Despite the excitement, it wasn’t an immediate success in part because the economic downturn that began in 1969, Lombardi said. But as the economy recovered, it soon it became a status symbol airlines.
“Everyone had to have a 747,” said van der Linden, the Smithsonian curator. “It became the flagship for every major airline. If you didn’t have one, you weren’t a top notch airline.”
It wasn’t just passengers who loved the plane.
Pilot Melinda Cerisano flew 747s for United out of Los Angeles for 14 years before moving back to Northern Virginia a few years ago. She said the plane is surprisingly docile for its size, forgiving and easy to land.
“It’s a majestic bird,” she said. “It taxis out slow but it’s just gorgeous.”
She, too, is sorry to see it leave the United fleet.
“I think it’s a great part of American history,” she said. “It’s one of the wonderful things one of our companies birthed.”
Added Lombardi, the Boeing historian: “It really represented America at the time — this feeling that we could do anything if we put our minds to it.”
Greco, the veteran pilot, still remembers when the first 747 came to Phoenix in early 1970.
“I remembered seeing it and being enthralled,” he said. “It was so big, but so graceful.”
He was determined to fly the 747 before he retired. And he wasn’t disappointed.
One of his very last assignments was to fly a 747 to the airline graveyard in Southern California.
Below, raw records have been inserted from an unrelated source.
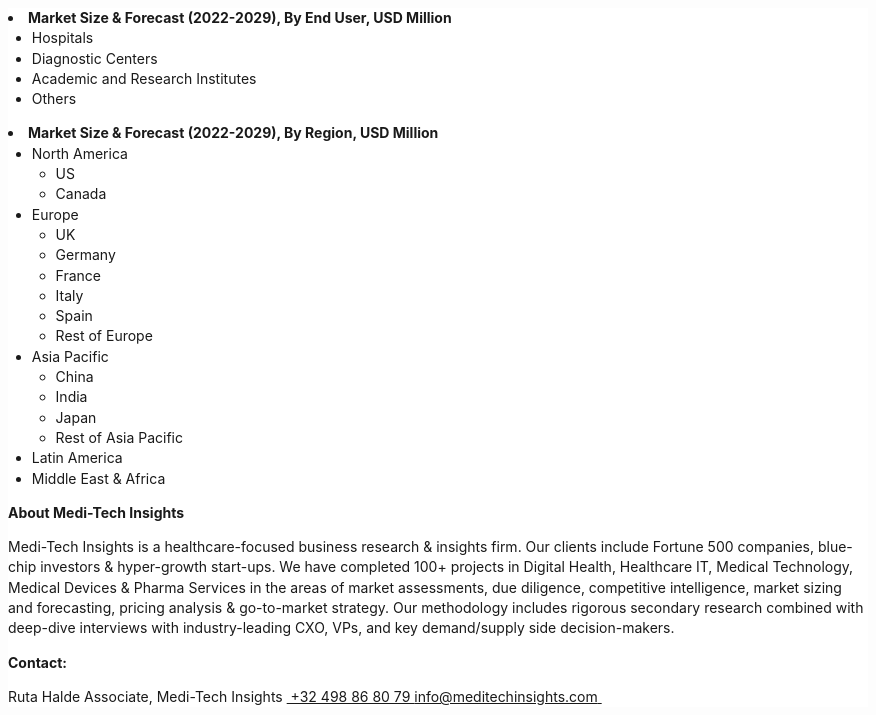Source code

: </li>
 	<li><strong>Market Size &amp; Forecast (2022-2029), By End User, USD Million</strong>
<ul>
 	<li>Hospitals</li>
 	<li>Diagnostic Centers</li>
 	<li>Academic and Research Institutes</li>
 	<li>Others</li>
</ul>
</li>
 	<li><strong>Market Size &amp; Forecast (2022-2029), By Region, USD Million</strong>
<ul>
 	<li>North America
<ul>
 	<li>US</li>
 	<li>Canada</li>
</ul>
</li>
 	<li>Europe
<ul>
 	<li>UK</li>
 	<li>Germany</li>
 	<li>France</li>
 	<li>Italy</li>
 	<li>Spain</li>
 	<li>Rest of Europe</li>
</ul>
</li>
 	<li>Asia Pacific
<ul>
 	<li>China</li>
 	<li>India</li>
 	<li>Japan</li>
 	<li>Rest of Asia Pacific</li>
</ul>
</li>
 	<li>Latin America</li>
 	<li>Middle East &amp; Africa</li>
</ul>
</li>
</ul>
<strong>About Medi-Tech Insights</strong>

Medi-Tech Insights is a healthcare-focused business research &amp; insights firm. Our clients include Fortune 500 companies, blue-chip investors &amp; hyper-growth start-ups. We have completed 100+ projects in Digital Health, Healthcare IT, Medical Technology, Medical Devices &amp; Pharma Services in the areas of market assessments, due diligence, competitive intelligence, market sizing and forecasting, pricing analysis &amp; go-to-market strategy. Our methodology includes rigorous secondary research combined with deep-dive interviews with industry-leading CXO, VPs, and key demand/supply side decision-makers.

<strong>Contact:</strong>

Ruta Halde
Associate, Medi-Tech Insights
<u> +32 498 86 80 79
</u><a href="mailto:info@meditechinsights.com">info@meditechinsights.com</a><u> </u>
With no passengers and no luggage aboard, the plane “leapt off the ground,” he said.
“It had a lot of life in it,” he said. “You almost wish it wasn’t going to be retired.”
But despite its dominance, it came time for the plane to be phased out for lighter, more environmentally friendly, fuel efficient jets like Boeing’s 777 and 787.
“For many of us, it’s very sad to see the aircraft go, even though we understand why,” said Idris, United’s station chief at Dulles. “There’s just a lot of nostalgia associated with that aircraft, a lot of fond memories — a lot of association with a different time in air travel. While we have a wonderful future ahead of us with these new aircraft — it’s very nostalgic to think about how the 747 changed us personally as well as the industry.”